WHAT YOU ARE ASKED TO DO » The listing below should be printed exactly, every line of it. Skip the pictures.

DATA TO PROCESS Start Marker

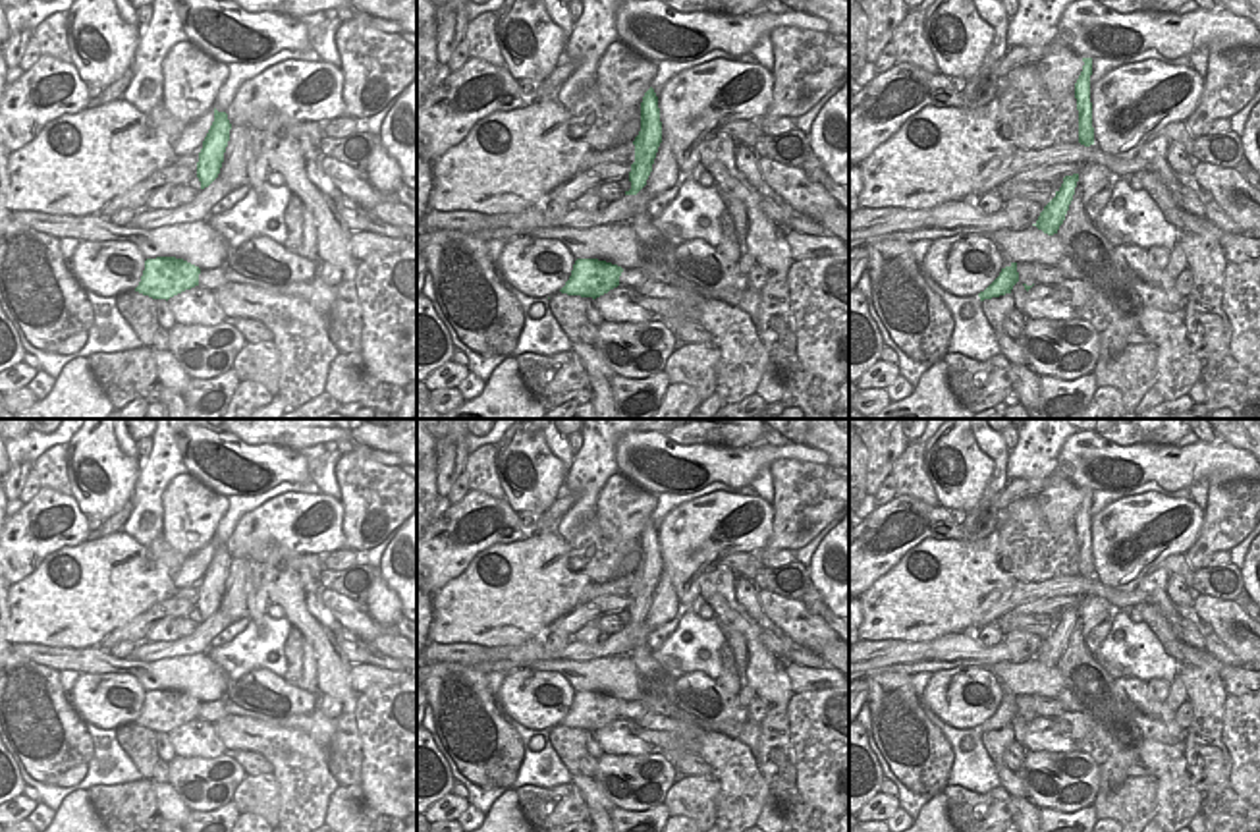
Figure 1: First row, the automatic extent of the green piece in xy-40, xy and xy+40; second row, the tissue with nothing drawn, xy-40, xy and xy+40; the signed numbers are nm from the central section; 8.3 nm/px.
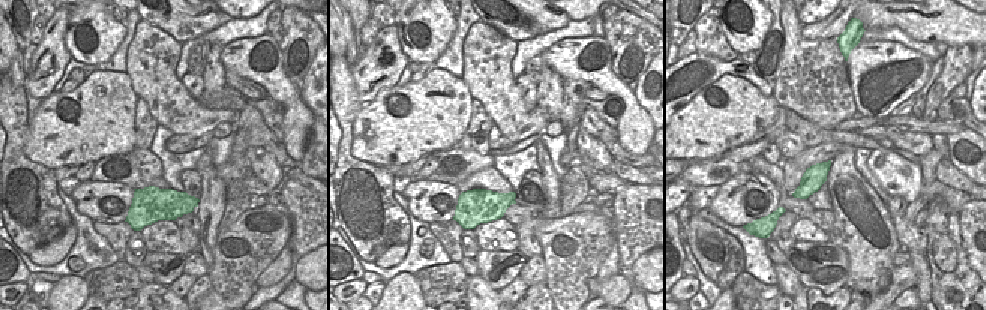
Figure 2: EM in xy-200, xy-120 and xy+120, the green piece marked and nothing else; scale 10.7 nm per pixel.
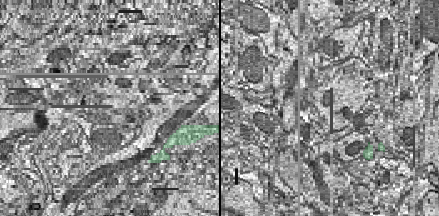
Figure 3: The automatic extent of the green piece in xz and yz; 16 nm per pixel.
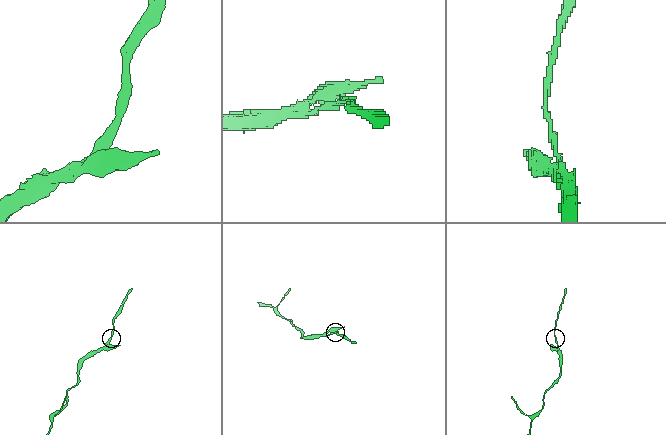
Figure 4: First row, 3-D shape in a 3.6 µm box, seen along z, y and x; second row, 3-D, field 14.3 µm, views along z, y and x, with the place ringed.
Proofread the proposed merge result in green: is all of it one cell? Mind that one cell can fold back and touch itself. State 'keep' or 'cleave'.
cleave

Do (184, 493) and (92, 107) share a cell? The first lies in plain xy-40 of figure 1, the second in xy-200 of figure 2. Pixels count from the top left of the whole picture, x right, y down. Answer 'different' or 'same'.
different

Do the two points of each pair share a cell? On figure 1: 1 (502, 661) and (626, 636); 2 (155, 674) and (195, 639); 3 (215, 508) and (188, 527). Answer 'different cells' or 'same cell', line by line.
1: same cell
2: different cells
3: same cell

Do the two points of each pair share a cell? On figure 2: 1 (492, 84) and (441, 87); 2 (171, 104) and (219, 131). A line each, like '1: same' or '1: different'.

DATA TO PROCESS End Marker

PROBLEM SOLUTION »
Figure 1: First row, the automatic extent of the green piece in xy-40, xy and xy+40; second row, the tissue with nothing drawn, xy-40, xy and xy+40; the signed numbers are nm from the central section; 8.3 nm/px.
Figure 2: EM in xy-200, xy-120 and xy+120, the green piece marked and nothing else; scale 10.7 nm per pixel.
Figure 3: The automatic extent of the green piece in xz and yz; 16 nm per pixel.
Figure 4: First row, 3-D shape in a 3.6 µm box, seen along z, y and x; second row, 3-D, field 14.3 µm, views along z, y and x, with the place ringed.
Proofread the proposed merge result in green: is all of it one cell? Mind that one cell can fold back and touch itself. State 'keep' or 'cleave'.
cleave

Do (184, 493) and (92, 107) share a cell? The first lies in plain xy-40 of figure 1, the second in xy-200 of figure 2. Pixels count from the top left of the whole picture, x right, y down. Answer 'different' or 'same'.
different

Do the two points of each pair share a cell? On figure 1: 1 (502, 661) and (626, 636); 2 (155, 674) and (195, 639); 3 (215, 508) and (188, 527). Answer 'different cells' or 'same cell', line by line.
1: same cell
2: different cells
3: same cell

Do the two points of each pair share a cell? On figure 2: 1 (492, 84) and (441, 87); 2 (171, 104) and (219, 131). A line each, like '1: same' or '1: different'.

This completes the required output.